You might be interested in object-capability model[0] systems. It comes from the idea that in most memory-safe languages, before you can call a function or a method on an object, you first need to get a reference to it passed to you first. You can easily determine what code operates on an object by looking to where the object is passed. Now imagine if all types of IO interactions followed a similar system.

Right now, most languages have "ambient authorities", references with imbued authority (IO capabilities, etc) that can be obtained by any code anywhere in the program. In nodejs, any code can use the globally-available `require('fs')` call to get a reference to the filesystem module and then use it to make changes to the filesystem freely; the filesystem module is an ambient authority.

In a hypothetical object-capability version of nodejs, `require('fs')` would be invalid, and instead the application could have a single entry-point main function which receives the filesystem module as one of its parameters. In order to use functions that need to use the filesystem module, the main function would have to pass a reference to the filesystem module, or even a different object that follows the same interface. If it's known the function-to-be-called should only need to read files, then the function could be passed a wrapped version of the filesystem module that has all of its writing methods stubbed out for ones that throw errors instead. You can easily sandbox applications on a very granular level by passing them the minimum number of IO authority-imbued objects, and it's easy to review the security of code for looking where IO objects are passed around.

Currently I think Haskell (with unsafe code disabled) is the closest thing to an object-capability language that's popular right now. Some of the terminology doesn't match up -- code doesn't get a reference to an IO monad to do IO, instead it must return an IO monad which gets mixed into the IO monad returned by the main function to take effect -- but I think many benefits come out about the same. There's no ambient authorities. You can follow the control flow to isolate the parts of the code that do IO. I'm not sure if it's possible in Haskell to do the equivalent of passing a restricted capability so easily; can you call an IO-monad-returning function (that was written without any sandboxing in mind) in a way that it's not allowed to write files?

There are existing popular capability systems, but they're not as full as object-capability systems. They have object-capability-qualities, but only at the edges. A linux process can ask the OS to open a file and get a file handle, it can start a child process as another user or sandbox it in other ways so that the child is restricted from opening files itself, the parent can pass an individual file handle to the restricted child, etc. But outside of that specific file handling, the code of those processes isn't necessarily written in a very capability-style way.
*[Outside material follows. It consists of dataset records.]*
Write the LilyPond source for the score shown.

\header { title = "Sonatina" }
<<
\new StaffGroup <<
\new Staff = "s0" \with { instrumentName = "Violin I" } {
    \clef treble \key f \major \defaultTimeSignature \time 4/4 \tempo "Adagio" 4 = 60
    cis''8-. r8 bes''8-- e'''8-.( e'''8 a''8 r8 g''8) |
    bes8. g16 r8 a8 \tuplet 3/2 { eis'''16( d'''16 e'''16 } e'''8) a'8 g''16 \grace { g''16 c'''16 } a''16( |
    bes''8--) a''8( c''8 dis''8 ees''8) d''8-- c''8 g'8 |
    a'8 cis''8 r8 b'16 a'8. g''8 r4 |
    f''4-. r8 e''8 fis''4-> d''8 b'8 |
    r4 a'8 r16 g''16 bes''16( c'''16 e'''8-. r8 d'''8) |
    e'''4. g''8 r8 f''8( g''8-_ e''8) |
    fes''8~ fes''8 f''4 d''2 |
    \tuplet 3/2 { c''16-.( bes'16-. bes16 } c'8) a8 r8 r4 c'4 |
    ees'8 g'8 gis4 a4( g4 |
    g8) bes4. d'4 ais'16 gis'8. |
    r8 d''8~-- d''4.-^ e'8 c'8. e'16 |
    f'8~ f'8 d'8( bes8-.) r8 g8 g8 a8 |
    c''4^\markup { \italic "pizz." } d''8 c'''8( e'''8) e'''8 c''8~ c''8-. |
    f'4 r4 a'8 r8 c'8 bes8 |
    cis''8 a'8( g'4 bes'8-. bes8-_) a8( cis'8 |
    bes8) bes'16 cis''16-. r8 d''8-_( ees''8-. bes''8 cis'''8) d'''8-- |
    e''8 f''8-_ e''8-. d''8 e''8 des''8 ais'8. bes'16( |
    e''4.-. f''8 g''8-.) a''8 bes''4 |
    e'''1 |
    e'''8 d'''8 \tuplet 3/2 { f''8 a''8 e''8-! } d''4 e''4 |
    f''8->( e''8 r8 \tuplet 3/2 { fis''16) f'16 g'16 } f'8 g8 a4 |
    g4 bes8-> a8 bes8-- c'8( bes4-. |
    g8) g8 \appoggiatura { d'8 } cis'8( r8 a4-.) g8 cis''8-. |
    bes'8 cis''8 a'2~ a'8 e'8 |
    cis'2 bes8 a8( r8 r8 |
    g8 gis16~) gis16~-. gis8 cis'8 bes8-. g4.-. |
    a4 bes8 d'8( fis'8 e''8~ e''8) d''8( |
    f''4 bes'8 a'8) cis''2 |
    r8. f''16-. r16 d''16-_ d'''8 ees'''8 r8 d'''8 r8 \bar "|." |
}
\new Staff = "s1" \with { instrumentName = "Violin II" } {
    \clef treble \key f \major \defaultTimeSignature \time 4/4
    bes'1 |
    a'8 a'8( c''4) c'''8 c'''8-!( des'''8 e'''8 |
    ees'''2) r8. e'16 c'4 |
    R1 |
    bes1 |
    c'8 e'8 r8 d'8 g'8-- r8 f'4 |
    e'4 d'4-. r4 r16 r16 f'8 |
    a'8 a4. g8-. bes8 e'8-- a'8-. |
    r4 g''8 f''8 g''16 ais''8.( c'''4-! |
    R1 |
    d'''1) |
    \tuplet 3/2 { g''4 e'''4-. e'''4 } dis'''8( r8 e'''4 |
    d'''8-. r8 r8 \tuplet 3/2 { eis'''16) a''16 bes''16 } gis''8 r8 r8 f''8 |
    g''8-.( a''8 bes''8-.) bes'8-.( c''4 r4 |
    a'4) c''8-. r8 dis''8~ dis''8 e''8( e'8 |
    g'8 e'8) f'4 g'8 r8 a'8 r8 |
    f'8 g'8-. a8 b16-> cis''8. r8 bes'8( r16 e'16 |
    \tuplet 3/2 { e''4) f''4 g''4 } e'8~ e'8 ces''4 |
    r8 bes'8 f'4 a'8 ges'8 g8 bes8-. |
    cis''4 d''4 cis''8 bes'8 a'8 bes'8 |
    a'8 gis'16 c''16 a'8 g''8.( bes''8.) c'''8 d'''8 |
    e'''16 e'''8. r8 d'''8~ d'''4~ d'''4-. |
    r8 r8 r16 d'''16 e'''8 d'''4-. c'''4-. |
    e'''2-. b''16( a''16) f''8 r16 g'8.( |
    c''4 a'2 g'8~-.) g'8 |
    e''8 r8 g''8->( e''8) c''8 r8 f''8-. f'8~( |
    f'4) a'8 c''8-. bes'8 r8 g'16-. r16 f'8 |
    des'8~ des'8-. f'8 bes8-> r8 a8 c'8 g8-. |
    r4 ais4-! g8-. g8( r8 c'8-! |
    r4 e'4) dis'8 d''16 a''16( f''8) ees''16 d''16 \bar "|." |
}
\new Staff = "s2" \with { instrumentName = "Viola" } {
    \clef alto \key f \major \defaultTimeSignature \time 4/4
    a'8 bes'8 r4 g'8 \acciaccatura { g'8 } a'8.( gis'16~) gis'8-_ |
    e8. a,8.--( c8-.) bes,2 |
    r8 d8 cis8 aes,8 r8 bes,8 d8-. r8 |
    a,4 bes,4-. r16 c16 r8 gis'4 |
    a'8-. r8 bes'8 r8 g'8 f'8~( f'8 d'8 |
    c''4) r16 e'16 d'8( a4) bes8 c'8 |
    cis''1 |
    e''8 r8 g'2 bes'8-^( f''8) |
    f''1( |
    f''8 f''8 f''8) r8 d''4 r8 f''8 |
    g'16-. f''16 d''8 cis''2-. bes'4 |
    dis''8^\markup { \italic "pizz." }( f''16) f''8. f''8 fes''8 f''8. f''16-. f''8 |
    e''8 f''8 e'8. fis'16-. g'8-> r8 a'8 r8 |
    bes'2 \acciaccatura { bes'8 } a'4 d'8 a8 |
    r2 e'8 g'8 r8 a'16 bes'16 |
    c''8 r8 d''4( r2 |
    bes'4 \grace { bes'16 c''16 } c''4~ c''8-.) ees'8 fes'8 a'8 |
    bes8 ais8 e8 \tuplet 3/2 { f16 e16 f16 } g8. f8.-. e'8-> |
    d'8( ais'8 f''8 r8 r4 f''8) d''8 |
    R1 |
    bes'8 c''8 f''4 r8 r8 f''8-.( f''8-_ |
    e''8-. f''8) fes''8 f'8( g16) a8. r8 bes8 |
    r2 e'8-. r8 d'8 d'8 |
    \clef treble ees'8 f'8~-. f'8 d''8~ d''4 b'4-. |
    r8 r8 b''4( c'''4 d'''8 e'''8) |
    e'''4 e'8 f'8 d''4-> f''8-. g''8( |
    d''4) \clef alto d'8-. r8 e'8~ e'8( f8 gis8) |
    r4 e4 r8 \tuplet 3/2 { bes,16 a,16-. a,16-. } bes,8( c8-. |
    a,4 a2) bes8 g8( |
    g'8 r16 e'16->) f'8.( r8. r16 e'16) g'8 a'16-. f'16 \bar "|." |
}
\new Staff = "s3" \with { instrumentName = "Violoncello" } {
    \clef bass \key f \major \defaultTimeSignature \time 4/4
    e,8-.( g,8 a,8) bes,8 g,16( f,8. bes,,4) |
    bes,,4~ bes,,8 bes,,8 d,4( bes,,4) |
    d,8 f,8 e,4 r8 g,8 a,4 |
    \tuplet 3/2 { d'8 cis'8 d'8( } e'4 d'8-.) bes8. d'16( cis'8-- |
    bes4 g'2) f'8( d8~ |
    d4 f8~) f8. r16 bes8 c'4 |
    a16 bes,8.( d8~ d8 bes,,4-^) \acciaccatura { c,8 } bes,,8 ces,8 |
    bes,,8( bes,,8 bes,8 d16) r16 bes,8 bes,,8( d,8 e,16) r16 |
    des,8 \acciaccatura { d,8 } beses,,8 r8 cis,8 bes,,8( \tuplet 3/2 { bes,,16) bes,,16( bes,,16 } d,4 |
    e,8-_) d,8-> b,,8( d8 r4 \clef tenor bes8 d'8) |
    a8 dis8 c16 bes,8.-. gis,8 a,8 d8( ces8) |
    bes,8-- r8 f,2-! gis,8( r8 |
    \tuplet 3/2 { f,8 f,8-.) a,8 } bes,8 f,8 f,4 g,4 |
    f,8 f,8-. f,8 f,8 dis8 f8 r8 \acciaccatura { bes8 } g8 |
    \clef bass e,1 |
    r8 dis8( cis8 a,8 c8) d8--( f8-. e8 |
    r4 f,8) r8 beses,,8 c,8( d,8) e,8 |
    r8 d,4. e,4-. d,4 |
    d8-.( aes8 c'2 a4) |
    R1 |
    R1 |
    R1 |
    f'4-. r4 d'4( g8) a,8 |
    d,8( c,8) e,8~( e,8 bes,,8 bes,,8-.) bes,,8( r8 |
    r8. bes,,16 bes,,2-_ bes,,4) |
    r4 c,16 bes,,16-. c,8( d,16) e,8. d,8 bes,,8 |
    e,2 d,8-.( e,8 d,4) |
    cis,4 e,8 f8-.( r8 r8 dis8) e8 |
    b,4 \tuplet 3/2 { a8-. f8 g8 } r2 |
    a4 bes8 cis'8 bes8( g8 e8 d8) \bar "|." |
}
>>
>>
The child process may be written in C, it could put the file handle into a global variable, and any function inside its code could refer to that global variable. In an object-capability language, everything about the program's code follows the authority-comes-from-given-references object-capability style.

[0] https://en.wikipedia.org/wiki/Object-capability_model

We posted same solution about the same time! Haha. Yeah, this stuff is pretty easy in capabilities. They can be extended further with a high-level, systems language. I'd like to see something like SPARK or IDRIS with capability-security built-in along lines of E language. Just something that isn't built on Java.
This is also interesting. I expect there is some connection between this and the mentioned effect systems, at least their goals seem to overlap.